Problem details: Everything from the line with "part: (458, 291) -> (451, 480), size x1.43" through the final line below should be copied out exactly, and nothing else should appear.

Given entries:
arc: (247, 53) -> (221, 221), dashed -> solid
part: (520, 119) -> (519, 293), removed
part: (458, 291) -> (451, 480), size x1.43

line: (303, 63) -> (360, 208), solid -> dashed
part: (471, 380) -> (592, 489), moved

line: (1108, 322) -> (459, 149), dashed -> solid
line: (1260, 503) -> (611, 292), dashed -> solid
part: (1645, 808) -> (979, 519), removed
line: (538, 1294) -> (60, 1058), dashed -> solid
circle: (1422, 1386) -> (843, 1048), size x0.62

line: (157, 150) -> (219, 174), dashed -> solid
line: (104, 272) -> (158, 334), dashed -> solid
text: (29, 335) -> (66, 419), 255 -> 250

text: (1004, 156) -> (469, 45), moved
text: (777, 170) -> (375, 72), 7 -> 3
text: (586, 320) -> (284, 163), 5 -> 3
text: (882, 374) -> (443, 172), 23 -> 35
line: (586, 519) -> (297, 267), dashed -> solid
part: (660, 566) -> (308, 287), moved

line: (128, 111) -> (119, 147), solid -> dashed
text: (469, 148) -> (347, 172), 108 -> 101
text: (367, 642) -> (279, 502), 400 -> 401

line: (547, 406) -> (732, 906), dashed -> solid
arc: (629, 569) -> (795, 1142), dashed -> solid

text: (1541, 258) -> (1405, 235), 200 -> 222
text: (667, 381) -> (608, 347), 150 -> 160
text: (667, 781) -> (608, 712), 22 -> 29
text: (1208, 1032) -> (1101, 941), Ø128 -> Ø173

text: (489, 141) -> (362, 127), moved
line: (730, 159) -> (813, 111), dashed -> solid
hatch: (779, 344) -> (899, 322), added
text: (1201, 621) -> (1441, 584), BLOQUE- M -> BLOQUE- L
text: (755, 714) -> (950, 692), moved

Task answer:
part: (458, 291) -> (451, 480), size x1.43

line: (303, 63) -> (360, 208), solid -> dashed
part: (471, 380) -> (592, 489), moved

line: (1108, 322) -> (459, 149), dashed -> solid
line: (1260, 503) -> (611, 292), dashed -> solid
part: (1645, 808) -> (979, 519), removed
line: (538, 1294) -> (60, 1058), dashed -> solid
circle: (1422, 1386) -> (843, 1048), size x0.62

line: (157, 150) -> (219, 174), dashed -> solid
line: (104, 272) -> (158, 334), dashed -> solid
text: (29, 335) -> (66, 419), 255 -> 250

text: (1004, 156) -> (469, 45), moved
text: (777, 170) -> (375, 72), 7 -> 3
text: (586, 320) -> (284, 163), 5 -> 3
text: (882, 374) -> (443, 172), 23 -> 35
line: (586, 519) -> (297, 267), dashed -> solid
part: (660, 566) -> (308, 287), moved

line: (128, 111) -> (119, 147), solid -> dashed
text: (469, 148) -> (347, 172), 108 -> 101
text: (367, 642) -> (279, 502), 400 -> 401

line: (547, 406) -> (732, 906), dashed -> solid
arc: (629, 569) -> (795, 1142), dashed -> solid

text: (1541, 258) -> (1405, 235), 200 -> 222
text: (667, 381) -> (608, 347), 150 -> 160
text: (667, 781) -> (608, 712), 22 -> 29
text: (1208, 1032) -> (1101, 941), Ø128 -> Ø173

text: (489, 141) -> (362, 127), moved
line: (730, 159) -> (813, 111), dashed -> solid
hatch: (779, 344) -> (899, 322), added
text: (1201, 621) -> (1441, 584), BLOQUE- M -> BLOQUE- L
text: (755, 714) -> (950, 692), moved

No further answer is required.